David Kakabadze, Imereti – My Mother, oil on canvas, 1918
137×153, Georgian National Museum


Kakabadze hailed from a background in mathematics and physics, so his work has an almost geometrical feel to it. Before moving to Paris, he focussed on his iconic “Imeretian Landscapes,” where multicolour and almost cubist fields dot a rural landscape with realist forms constructed in the foreground. The most famous image from this series is “Imereti – My Mother” whose figure can be found on the Georgian bank note and is featured at the exhibition. However, while famed for his landscapes, they are not representative of Kakabadze as an artist. His most exciting work happened in Paris when he experimented with abstraction and cubism, but after his return to Georgia, because the Soviet Union imposed Social Realism, Kakabadze returned to his Imeretian Landscapes, which were still controversial due to the inequality of their colours.


David Kakabadze, Organic Abstraction, 1927
oil on cardboard, 57×67, Georgian National Museum


The exhibition however demonstrates a few examples of his abstract works, which bring to mind the paintings from Kandinsky. There is an indirect link between the two artists, since they both shared a passion for art theory – David Kakabadze published numerous texts on the spatial relation in art. His “Organic Abstractions” are more representative of the artist’s talent for the avant-garde than the famous Imeretian Landscapes.


David Kakabadze, Organic Abstraction, 1927
oil on cardboard, 45×60, Georgian National Museum


The work of Lado Gudiashvili conclude the exhibition, with his paintings that follow a style that crosses between expressionism and symbolism, whose elongated figures and a palette of greens and blues characterise his paintings. The colours and proportions depict an alternative reality. His most interesting works can be found here at the display, from “Fish ‘Tsotskhali’” from 1920 to “Idyll” whose composition and tones are reminiscent of symbolist works. “Kristine” works to provoke, depicting an emaciated woman, probably a prostitute, who is casually showing her breasts in a village scene. Gudiashvili also showed experimentation with cubism, such as his “Self-portrait” from 1919 which on the surface is cubist, but whose lines follow a curved trajectory rather than the classic style.


Lado Gudiashvili, Self Portrait, 1919
87X70, oil on canvas, Georgian National Museum


Georgian art from the early 20th century is an area that hasn’t received much academic attention outside of the Former Soviet Republic of Georgia, but is one that has a richness and complexity of art and artists to rival other European countries. The exhibition may be small, but it certainly served as an excellent introduction to the innovation and creativity that existed in the South Caucasian country at the turn of the 20th century.

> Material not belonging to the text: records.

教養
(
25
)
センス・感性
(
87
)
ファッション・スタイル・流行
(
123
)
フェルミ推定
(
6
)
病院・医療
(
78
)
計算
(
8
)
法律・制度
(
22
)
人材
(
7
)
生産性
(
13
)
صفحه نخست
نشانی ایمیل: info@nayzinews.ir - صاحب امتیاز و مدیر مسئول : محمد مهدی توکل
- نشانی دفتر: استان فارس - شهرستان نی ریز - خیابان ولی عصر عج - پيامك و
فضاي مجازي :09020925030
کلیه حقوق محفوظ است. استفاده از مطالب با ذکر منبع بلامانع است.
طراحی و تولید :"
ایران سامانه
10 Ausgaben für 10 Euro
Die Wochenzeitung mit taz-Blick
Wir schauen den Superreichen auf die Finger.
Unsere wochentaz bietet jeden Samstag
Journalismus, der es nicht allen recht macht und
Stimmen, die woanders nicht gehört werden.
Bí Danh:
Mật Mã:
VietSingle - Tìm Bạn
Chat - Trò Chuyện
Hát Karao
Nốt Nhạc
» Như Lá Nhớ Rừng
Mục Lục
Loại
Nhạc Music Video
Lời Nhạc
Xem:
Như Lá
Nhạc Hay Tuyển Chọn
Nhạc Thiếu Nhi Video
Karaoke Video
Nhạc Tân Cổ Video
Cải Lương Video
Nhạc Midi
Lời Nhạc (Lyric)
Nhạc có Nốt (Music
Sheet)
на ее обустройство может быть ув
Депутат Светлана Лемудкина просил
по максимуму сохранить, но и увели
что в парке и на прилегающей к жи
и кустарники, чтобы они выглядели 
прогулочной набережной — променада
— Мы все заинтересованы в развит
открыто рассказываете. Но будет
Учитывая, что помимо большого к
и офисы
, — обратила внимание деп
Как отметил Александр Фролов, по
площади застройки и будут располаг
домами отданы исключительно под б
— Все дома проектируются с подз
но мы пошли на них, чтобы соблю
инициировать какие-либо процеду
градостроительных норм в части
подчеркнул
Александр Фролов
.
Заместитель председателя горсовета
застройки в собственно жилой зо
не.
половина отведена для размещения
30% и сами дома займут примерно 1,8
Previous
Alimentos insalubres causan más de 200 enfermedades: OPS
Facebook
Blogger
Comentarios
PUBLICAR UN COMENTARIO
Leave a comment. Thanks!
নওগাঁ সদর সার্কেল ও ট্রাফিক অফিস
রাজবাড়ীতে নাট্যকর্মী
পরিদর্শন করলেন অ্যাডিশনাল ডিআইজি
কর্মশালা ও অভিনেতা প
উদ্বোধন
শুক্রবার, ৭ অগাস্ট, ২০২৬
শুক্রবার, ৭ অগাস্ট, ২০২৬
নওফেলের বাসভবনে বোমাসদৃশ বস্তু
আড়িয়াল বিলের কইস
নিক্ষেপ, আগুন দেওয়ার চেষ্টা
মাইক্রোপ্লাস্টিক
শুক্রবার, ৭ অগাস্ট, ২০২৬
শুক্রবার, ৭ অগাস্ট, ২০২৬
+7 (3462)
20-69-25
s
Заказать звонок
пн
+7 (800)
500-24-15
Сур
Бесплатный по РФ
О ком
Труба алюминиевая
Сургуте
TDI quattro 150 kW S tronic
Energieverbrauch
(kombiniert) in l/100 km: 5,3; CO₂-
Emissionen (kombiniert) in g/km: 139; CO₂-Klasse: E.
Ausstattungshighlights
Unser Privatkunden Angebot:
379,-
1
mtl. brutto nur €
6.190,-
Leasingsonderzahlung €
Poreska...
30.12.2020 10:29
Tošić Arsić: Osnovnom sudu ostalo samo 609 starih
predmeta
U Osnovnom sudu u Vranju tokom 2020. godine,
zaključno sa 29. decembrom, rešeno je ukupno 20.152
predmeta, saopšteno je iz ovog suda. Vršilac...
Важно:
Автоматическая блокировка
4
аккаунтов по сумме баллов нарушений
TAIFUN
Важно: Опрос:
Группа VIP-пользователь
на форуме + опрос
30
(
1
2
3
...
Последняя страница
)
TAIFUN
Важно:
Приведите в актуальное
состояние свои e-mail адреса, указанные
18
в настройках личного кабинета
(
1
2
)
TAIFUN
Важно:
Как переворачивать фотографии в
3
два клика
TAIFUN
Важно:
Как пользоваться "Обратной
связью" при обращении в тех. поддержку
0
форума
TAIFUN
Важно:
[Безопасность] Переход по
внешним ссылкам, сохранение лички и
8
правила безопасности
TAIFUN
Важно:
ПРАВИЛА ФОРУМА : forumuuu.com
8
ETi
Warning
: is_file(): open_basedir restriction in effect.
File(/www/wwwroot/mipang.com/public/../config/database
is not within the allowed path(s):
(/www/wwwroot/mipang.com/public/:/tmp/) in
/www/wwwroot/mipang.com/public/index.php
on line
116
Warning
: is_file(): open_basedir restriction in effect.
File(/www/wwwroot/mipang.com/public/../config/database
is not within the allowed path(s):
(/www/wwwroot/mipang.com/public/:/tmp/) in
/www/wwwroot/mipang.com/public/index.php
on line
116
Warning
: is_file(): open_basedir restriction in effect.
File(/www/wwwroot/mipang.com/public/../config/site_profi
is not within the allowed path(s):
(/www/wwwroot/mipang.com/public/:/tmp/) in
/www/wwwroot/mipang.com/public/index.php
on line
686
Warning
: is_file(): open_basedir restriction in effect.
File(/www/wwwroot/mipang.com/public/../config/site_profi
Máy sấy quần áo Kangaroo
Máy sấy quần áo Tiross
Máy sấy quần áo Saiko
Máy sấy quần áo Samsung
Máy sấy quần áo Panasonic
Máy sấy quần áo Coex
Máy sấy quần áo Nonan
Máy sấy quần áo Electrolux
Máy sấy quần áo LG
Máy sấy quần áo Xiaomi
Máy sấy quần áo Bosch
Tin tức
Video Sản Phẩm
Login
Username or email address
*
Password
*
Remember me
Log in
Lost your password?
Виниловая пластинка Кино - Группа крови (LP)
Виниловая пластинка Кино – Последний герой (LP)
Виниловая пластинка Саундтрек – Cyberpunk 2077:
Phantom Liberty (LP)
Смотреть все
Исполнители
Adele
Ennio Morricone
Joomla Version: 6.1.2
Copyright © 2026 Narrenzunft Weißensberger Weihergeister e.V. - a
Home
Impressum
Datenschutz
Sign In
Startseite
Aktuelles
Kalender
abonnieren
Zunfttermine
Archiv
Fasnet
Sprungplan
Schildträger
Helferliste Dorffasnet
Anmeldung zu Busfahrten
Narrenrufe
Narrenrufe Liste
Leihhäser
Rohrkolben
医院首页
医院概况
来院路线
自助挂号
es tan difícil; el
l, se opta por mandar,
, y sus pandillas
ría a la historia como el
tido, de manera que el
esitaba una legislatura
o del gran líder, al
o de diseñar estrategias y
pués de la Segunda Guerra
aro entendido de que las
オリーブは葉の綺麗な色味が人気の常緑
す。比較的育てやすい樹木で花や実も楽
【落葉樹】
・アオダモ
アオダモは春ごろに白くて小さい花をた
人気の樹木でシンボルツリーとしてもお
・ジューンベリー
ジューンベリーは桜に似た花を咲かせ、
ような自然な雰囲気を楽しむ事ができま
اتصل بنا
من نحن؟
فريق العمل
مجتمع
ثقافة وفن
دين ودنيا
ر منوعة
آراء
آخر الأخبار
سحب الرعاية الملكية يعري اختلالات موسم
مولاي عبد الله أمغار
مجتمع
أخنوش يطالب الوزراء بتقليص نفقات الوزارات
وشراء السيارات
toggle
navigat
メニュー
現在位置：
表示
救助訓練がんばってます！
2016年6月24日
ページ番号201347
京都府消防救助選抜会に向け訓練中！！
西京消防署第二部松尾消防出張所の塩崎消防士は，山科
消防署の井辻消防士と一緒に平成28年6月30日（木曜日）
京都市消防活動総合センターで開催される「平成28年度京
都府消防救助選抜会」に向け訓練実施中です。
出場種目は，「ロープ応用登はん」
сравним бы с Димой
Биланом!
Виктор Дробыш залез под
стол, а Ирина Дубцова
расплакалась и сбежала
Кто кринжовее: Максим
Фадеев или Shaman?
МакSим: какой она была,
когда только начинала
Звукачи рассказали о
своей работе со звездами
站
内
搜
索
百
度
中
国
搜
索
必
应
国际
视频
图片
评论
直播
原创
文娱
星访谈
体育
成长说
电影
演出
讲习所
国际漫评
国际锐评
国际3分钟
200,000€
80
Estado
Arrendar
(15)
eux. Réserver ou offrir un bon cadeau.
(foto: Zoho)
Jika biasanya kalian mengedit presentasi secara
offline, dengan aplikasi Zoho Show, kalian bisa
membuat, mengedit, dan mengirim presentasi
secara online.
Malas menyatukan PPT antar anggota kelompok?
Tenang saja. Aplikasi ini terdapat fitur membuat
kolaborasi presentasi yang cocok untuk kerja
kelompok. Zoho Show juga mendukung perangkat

Lado Gudiashvili, Christine, 1919
oil on canvas, 87X70, Georgian National Museum


I would like to offer a very special thank you to the National Gallery and National Museum, most notably to Nino Gedevanishvili and Mariam Dvali for their help with this article, and not to mention all the valuable knowledge on Georgian Modernism I’ve learned from the expertise of Nana Kipiani.

Jennifer Walker
Jennifer Walker is an Anglo-Hungarian writer living in Budapest, Hungary. After a sordid past involving a PhD in Nuclear Physics, she decided to throw caution to the winds and live the cliché of being an expat writer. Her writing credentials involve travel pieces focussing on the Caucasus and Hungary. She has written for CNN Travel, Huffington Post, GOOD Magazine, The Matador Network, Gadling, and more. At the moment, she is the cultural correspondent at the Budapest Times. She identifies as a global gypsy, having lived in the UK, Germany, Spain, Georgia and Hungary. One of her big interests is of course, art – predominantly art from the early 20th century especially the Surrealist, Dadaist and Cubist movements.


  1. Thank you for this post. I visited the National Museum in October and wish I had read this before my trip! David Kakabadze’s work was indeed wonderful. What a shame he is so little known outside of Georgia.